# ЗАДАНИЕ 1
Выпишите из отрывка для чтения точный фрагмент, начиная со слов «Это последняя опера» и заканчивая словами «смысла много писать.».
# ЗАДАНИЕ 2
Назовите всех людей, упомянутых по имени в отрывке для чтения об опере «Иоланта».
# ЗАДАНИЕ 3
Перескажите в виде списка абзац отрывка для чтения, начинающийся со слов «Замечу лишь вкратце», сохранив его главные факты.

# ОТРЫВОК ДЛЯ ЧТЕНИЯ
В рамках студенческой программы VIII фестиваля “Видеть музыку” Оперный театр Московской государственной консерватории представил свою полуконцертную постановку “Иоланты” П. И. Чайковского.
Это последняя опера Чайковского, она чрезвычайно часто ставится, написана в ставшем популярным в конце XIX века формате одноактной оперы. Поскольку она хорошо знакома любителям оперы, о ней, может быть, и не имеет смысла много писать.
Замечу лишь вкратце, что “Иоланта” обозначает начало той оперной тенденции, развившейся в XX веке, когда музыкальные события, происходящие в оркестре, значительно интереснее и разнообразнее того, что происходит в вокальной части партитуры. Оперный оркестр у Чайковского всегда имел высокое, вполне самостоятельное значение, но “Иоланта” в этом смысле прямой предвестник опер Рихарда Штрауса.
Кроме того, имел в виду это композитор или не имел, но опера несёт очевидный налёт эпохи символизма, и имя Мориса Метерлинка в этой связи приходит в голову само собой. И там уже ваше дело – рассматривать происходящее в опере как частный сюжет из жизни средневековья или символическую многоуровневую историю о прозрении в самом широком смысле и плате за это прозрение. Потому что просто захотеть видеть свет здесь недостаточно, мотивация должна быть на грани жизни и смерти.

# ПОКАЗАННЫЙ МАТЕРИАЛ

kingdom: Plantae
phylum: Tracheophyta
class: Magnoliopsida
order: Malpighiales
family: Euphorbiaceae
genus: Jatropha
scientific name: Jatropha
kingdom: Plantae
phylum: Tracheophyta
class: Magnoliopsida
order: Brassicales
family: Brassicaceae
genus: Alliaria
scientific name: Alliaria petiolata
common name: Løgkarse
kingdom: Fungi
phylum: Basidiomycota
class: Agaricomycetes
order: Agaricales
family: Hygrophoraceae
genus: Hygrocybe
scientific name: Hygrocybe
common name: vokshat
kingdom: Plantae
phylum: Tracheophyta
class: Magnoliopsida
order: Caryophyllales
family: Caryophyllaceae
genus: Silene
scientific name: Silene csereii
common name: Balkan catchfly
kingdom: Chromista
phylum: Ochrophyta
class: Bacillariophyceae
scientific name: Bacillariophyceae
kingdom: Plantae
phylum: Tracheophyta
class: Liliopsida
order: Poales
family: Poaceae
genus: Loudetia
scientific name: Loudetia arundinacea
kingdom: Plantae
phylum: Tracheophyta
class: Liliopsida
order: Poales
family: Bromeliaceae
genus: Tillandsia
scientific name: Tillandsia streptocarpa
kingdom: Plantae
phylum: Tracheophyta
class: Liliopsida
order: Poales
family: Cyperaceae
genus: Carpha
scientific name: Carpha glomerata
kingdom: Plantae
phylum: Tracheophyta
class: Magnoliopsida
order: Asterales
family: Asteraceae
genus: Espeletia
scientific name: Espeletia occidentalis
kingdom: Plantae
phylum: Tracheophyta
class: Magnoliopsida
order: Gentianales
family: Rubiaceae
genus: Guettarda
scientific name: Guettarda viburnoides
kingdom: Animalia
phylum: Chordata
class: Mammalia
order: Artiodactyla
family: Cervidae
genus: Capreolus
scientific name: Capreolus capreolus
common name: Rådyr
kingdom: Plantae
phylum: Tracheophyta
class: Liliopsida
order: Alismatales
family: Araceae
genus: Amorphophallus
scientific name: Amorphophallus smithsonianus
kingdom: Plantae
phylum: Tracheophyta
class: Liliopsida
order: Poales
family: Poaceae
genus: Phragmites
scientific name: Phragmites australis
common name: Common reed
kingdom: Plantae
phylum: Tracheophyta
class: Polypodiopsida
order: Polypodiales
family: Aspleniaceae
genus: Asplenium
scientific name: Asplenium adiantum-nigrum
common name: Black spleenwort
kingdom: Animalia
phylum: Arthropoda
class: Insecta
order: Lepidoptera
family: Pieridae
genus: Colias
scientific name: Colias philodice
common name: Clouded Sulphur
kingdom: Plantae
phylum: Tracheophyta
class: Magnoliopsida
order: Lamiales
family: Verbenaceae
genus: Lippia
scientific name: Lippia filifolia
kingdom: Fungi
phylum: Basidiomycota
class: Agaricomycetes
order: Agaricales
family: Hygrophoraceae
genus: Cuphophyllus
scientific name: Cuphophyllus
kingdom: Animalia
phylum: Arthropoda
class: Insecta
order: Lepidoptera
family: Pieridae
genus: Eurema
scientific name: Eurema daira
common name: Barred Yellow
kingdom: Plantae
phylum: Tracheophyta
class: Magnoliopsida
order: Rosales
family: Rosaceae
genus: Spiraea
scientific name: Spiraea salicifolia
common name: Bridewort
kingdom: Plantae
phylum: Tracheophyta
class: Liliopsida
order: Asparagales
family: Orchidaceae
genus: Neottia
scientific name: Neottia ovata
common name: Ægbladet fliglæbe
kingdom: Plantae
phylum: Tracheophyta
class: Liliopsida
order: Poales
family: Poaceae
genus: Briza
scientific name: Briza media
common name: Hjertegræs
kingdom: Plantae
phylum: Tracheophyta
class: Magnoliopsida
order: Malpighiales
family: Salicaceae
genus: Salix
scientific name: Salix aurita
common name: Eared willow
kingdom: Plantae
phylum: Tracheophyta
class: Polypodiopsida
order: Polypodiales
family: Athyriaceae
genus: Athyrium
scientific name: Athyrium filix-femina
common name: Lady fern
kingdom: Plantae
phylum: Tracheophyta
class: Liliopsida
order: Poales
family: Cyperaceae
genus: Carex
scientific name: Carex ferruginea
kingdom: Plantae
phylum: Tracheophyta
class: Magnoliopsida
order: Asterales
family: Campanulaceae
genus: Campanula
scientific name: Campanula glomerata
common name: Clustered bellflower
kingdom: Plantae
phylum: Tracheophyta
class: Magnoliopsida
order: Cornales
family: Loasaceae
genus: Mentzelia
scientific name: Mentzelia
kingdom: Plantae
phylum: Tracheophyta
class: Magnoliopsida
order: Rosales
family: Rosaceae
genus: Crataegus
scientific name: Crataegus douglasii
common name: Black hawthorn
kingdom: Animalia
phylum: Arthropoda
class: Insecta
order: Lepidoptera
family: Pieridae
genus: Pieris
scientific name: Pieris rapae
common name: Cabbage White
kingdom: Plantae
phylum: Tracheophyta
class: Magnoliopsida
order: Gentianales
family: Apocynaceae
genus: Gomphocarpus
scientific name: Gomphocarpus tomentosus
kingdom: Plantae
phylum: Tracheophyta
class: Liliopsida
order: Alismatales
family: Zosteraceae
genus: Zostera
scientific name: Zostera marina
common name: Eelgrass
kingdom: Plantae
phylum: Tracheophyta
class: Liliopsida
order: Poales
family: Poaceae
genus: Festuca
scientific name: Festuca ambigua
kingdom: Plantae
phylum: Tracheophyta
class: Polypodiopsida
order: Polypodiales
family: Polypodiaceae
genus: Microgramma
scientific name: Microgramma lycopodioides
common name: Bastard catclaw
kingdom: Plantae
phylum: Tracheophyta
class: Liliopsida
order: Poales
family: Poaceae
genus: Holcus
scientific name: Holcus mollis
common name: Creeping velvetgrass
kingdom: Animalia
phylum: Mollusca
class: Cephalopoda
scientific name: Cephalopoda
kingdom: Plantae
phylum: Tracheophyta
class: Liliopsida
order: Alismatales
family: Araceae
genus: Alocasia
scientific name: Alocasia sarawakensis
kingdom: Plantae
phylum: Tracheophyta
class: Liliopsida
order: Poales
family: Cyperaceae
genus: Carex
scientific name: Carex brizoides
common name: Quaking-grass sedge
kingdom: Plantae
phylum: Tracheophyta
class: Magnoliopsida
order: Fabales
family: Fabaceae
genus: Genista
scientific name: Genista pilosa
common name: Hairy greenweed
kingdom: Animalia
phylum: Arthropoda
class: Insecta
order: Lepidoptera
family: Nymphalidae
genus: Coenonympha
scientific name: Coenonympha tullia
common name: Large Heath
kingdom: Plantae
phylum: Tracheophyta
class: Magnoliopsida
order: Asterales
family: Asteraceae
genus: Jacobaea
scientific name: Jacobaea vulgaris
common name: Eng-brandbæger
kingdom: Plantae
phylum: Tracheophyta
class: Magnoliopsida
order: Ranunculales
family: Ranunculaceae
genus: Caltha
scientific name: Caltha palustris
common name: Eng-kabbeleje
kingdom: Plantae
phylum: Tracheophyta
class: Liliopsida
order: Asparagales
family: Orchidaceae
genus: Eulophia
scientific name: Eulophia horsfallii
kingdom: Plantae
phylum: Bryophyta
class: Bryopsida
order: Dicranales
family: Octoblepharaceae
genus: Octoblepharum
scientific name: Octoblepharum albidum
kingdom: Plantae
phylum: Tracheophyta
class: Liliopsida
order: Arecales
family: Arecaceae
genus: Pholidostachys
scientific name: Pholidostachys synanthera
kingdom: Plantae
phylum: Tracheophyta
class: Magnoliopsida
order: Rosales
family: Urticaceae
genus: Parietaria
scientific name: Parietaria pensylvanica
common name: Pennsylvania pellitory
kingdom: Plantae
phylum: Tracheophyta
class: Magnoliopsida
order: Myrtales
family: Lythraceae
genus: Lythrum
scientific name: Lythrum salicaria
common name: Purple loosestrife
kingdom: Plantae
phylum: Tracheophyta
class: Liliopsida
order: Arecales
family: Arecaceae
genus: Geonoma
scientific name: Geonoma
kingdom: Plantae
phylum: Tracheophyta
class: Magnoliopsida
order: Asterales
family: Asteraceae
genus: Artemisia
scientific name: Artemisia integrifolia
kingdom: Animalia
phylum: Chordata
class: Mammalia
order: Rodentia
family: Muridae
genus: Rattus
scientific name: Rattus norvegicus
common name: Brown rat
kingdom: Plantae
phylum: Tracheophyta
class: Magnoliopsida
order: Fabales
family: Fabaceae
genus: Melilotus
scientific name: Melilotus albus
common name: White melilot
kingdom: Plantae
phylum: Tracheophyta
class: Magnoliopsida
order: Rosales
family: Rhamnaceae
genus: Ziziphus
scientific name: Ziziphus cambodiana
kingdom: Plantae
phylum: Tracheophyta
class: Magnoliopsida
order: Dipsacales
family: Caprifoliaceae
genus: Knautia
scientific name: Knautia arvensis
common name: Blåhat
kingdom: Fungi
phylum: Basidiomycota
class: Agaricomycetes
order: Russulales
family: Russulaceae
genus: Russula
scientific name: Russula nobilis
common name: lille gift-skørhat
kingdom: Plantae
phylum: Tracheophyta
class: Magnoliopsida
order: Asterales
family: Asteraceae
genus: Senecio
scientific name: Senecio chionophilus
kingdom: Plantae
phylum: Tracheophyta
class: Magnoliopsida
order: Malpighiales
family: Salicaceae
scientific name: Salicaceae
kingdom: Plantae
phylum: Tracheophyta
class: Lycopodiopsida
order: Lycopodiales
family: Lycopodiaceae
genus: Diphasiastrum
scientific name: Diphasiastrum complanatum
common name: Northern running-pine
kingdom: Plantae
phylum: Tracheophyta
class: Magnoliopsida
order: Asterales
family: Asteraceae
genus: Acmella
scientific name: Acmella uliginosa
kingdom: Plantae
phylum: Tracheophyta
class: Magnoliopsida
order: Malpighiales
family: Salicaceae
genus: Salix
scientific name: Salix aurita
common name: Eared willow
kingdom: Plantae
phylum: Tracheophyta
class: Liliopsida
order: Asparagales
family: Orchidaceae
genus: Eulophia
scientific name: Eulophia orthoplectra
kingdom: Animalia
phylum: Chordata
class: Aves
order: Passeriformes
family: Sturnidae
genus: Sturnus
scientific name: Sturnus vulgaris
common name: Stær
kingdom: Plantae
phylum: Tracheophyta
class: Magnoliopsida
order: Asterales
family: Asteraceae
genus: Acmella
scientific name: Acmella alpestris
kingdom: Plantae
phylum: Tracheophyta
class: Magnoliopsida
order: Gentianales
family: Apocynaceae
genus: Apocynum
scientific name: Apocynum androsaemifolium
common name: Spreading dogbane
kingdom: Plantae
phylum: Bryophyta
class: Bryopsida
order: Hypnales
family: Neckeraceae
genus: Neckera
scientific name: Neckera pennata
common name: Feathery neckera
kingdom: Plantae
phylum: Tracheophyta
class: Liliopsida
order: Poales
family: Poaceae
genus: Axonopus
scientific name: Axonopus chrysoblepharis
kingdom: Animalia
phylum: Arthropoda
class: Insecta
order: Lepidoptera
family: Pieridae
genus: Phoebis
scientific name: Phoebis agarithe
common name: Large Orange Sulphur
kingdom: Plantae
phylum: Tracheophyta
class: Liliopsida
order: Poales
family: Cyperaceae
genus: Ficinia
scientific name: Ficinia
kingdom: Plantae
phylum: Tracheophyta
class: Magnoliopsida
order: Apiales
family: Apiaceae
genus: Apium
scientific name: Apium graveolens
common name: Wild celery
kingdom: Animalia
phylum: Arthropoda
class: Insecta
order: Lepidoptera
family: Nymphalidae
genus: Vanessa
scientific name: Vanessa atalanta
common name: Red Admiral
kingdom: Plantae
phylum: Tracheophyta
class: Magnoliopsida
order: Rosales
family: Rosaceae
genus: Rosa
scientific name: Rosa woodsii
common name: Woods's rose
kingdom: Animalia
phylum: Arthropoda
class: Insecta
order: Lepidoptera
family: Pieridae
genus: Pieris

# ПИСЬМЕННОЕ РЕШЕНИЕ 1
Это последняя опера Чайковского, она чрезвычайно часто ставится, написана в ставшем популярным в конце XIX века формате одноактной оперы. Поскольку она хорошо знакома любителям оперы, о ней, может быть, и не имеет смысла много писать.

# ПИСЬМЕННОЕ РЕШЕНИЕ 2
- П. И. Чайковский
- Рихард Штраус
- Морис Метерлинк

# ПИСЬМЕННОЕ РЕШЕНИЕ 3
- «Иоланта» обозначает начало оперной тенденции, развившейся в XX веке: музыкальные события в оркестре становятся значительно интереснее и разнообразнее вокальной части партитуры.
- Оперный оркестр у Чайковского всегда имел высокое, вполне самостоятельное значение.
- В этом смысле «Иоланта» является прямым предвестником опер Рихарда Штрауса.